Think you know sushi? You know nothing, says Sushi Singularity.
The applications of 3D printing technology are far and wide, from creating mechanical lungs to help fight COVID-19 to advancing the automaking industry. In the food and beverage category, it can also be applied to making sushi.
Consider Sushi Singularity, which not only employs cutting edge machinery for 3D-printing sushi, but also tailors it according to a guest’s nutritional needs. Talk about food meets tech.
Set to launch this year in Tokyo by revolutionary Japanese company Open Meals, Sushi Singularity isn’t your run-off-the-mill walk-in restaurant. Before paying a visit, you’ll be required to send samples of your DNA, urine and other bodily fluids first.
How so? Upon making a reservation, the restaurant will send you a sample collection kit to your doorstep. The data obtained will make up what the restaurant calls your unique “Health ID”, which is used to evaluate your nutritional requirements.
The Health ID will be uploaded onto a food fabrication machine to create bespoke sushi made with nutrients that the particular individual requires. According to the website, the machine incorporates food ingredient cartridges, nutrient cylinders, and artificial light farm, a laser-sinted 3D printer and a giant robotic arm.
Of course, you can’t expect the resulting “sushi” to look anything like what you may be accustomed to. Instead, the eight “conceptualized models” currently existing on their menu feature curious shapes, textures and colours. Take a closer look in the gallery below:
Cell Cultured Tuna
Using 3D printing and cell cultivation, this machine-made sushi is said to be able to reproduce the textures of tuna muscle in its internal structure.
Powdered Sintered Uni
This sea urchin creation is made with CO2 laser, used to harden uni powder and rice flour into a uniform radiative shape with shell structure.
Negative Stiffness Honeycomb Octopus
Unlike the positively chewy or otherwise overdone, rigid texture of octopus, this sushi is designed to have a negative rigidity. It’s made to create the sensation of disappearing in the mouth at first bite, then “bouncing back” when chewed for a unique experience.
Oze Tick Kappa Roll
Fabricated using laser cutting technology, the resulting seaweed features an “oze tick” structure that easily collapses horizontally.

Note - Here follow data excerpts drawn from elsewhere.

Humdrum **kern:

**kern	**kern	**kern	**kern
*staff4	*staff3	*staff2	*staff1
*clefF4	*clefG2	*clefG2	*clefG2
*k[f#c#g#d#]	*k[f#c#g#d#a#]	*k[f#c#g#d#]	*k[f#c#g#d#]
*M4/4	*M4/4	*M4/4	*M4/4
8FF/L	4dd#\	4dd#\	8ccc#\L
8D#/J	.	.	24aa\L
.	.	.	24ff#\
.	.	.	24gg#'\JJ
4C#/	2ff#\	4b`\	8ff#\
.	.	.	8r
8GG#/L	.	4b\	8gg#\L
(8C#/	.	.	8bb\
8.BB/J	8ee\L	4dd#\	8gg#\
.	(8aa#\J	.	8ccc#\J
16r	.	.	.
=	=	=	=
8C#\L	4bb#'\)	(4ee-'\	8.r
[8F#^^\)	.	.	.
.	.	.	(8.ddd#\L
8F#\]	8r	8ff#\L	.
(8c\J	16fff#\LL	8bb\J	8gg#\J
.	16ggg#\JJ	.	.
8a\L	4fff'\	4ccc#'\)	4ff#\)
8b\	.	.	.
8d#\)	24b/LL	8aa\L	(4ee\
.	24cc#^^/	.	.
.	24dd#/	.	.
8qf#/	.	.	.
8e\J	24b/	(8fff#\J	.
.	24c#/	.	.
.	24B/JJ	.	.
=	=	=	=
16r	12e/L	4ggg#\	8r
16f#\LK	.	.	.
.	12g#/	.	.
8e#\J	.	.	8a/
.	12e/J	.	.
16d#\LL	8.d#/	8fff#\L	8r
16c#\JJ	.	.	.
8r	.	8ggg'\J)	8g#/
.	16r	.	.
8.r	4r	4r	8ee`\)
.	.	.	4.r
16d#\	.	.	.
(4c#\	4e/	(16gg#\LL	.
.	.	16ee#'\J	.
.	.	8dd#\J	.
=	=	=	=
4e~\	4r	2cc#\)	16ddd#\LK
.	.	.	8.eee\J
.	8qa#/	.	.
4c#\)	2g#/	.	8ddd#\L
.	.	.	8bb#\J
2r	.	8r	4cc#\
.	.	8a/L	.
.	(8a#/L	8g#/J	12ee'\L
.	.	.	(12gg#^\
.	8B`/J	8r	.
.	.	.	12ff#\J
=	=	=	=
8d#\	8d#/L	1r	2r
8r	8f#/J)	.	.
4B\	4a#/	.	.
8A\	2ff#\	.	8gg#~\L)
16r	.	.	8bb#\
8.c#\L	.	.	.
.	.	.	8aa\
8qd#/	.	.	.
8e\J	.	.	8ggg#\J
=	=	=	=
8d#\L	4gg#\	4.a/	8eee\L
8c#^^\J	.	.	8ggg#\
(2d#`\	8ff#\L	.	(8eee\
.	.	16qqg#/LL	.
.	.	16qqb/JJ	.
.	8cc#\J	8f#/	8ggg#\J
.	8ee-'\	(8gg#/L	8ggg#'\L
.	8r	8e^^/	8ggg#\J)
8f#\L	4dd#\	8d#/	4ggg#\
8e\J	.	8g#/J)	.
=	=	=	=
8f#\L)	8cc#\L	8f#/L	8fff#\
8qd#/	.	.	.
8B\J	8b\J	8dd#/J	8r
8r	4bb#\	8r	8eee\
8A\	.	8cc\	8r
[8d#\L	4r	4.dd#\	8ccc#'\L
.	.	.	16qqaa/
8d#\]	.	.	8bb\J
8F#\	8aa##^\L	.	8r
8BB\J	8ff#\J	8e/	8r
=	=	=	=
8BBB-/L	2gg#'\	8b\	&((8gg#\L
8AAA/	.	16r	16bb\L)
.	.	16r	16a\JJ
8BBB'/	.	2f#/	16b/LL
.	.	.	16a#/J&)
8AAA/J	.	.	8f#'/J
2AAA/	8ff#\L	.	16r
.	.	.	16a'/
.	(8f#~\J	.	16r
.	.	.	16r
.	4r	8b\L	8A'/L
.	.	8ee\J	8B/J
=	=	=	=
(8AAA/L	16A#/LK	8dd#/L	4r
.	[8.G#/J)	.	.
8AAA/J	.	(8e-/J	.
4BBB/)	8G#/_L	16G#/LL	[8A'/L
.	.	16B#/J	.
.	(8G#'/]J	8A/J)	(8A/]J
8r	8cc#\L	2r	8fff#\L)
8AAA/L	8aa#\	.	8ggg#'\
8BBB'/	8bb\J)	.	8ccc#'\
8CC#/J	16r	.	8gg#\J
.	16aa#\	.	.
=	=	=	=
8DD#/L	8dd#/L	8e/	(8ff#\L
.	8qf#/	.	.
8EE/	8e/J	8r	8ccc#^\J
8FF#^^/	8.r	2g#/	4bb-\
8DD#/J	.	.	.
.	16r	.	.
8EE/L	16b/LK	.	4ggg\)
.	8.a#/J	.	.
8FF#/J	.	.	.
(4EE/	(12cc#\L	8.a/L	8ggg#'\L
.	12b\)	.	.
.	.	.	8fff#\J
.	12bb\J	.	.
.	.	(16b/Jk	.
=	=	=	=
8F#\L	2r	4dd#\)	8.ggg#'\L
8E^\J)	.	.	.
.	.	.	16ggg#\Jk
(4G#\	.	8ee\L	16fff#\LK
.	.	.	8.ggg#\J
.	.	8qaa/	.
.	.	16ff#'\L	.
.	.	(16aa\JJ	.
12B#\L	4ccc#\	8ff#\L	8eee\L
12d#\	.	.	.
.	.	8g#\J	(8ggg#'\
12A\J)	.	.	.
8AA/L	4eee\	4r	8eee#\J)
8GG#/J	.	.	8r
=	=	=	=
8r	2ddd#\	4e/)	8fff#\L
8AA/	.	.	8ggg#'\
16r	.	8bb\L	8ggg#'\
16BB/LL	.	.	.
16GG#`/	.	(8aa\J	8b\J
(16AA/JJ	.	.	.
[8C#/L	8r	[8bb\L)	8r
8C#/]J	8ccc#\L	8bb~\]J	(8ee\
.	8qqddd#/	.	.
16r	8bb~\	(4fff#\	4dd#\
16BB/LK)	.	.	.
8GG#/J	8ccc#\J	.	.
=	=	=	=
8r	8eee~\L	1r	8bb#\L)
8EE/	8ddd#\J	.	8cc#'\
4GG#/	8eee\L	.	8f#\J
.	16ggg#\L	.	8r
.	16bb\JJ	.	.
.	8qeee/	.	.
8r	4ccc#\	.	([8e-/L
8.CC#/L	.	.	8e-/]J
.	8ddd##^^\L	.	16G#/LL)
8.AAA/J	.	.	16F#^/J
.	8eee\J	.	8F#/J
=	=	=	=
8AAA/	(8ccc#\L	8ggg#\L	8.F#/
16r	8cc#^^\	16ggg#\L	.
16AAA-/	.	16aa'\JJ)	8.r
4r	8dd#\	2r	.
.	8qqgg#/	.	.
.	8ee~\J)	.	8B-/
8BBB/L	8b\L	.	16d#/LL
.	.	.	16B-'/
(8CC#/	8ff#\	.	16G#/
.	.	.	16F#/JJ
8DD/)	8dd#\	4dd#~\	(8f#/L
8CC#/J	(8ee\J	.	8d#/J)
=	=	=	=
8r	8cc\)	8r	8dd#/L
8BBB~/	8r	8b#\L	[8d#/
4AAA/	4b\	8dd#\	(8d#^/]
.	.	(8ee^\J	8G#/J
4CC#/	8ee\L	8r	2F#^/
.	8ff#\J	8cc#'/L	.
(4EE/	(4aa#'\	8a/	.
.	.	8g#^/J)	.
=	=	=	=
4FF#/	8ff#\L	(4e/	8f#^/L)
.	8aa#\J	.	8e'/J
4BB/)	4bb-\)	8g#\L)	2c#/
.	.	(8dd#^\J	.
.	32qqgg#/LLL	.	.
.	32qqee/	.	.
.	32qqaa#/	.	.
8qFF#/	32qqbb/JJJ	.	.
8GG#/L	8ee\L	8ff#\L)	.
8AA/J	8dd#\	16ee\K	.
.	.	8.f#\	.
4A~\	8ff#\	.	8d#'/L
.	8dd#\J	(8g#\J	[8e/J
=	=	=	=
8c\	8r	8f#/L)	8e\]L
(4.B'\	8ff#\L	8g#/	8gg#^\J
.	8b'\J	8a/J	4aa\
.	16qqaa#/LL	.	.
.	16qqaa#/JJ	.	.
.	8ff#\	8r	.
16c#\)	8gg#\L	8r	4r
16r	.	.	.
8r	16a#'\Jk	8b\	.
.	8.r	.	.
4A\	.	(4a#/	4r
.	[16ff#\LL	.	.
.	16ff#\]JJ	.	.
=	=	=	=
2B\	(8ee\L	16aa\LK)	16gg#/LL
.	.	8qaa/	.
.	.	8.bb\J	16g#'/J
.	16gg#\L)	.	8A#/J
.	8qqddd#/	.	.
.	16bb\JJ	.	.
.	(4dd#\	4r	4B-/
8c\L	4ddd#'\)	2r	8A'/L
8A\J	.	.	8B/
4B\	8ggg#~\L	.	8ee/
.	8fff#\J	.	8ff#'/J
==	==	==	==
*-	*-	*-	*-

Anisotropic Stiffness Steamed Shrimp
This 3D-printed shrimp sushi highlights a technology known as anisotropy – in which hardness changes according to chewing direction. Apparently, it’s made to be firm from the top and soft from the side for different chewing sensations.
If you’re familiar with Japan’s Hirayama Castle, then you’ll recognise the ultra-fine details of this “squid” that’s produced from a 6-axis computer-controlled router. According to Sushi Singularity, the squid has a melt-in-your-mouth texture that’s complemented by a “stone wall” beneath the castle that’s made of rice.
Micro Pillar Saltwater Eel
Thousands of ultra-fine hairs are incorporated into this structure to evoke the textures of saltwater eel. It will also come topped with sauce to complement its unusual fluffy texture.
Dashi Soup Universe
We’ve tried soup in jelly form but this is something else altogether. Formed by a chemical reaction between alginic acid and calcium lactate, this cube-shaped soup contains floating 3D printed ingredients within and even comes with rice – don’t forget this is “sushi” we’re talking about.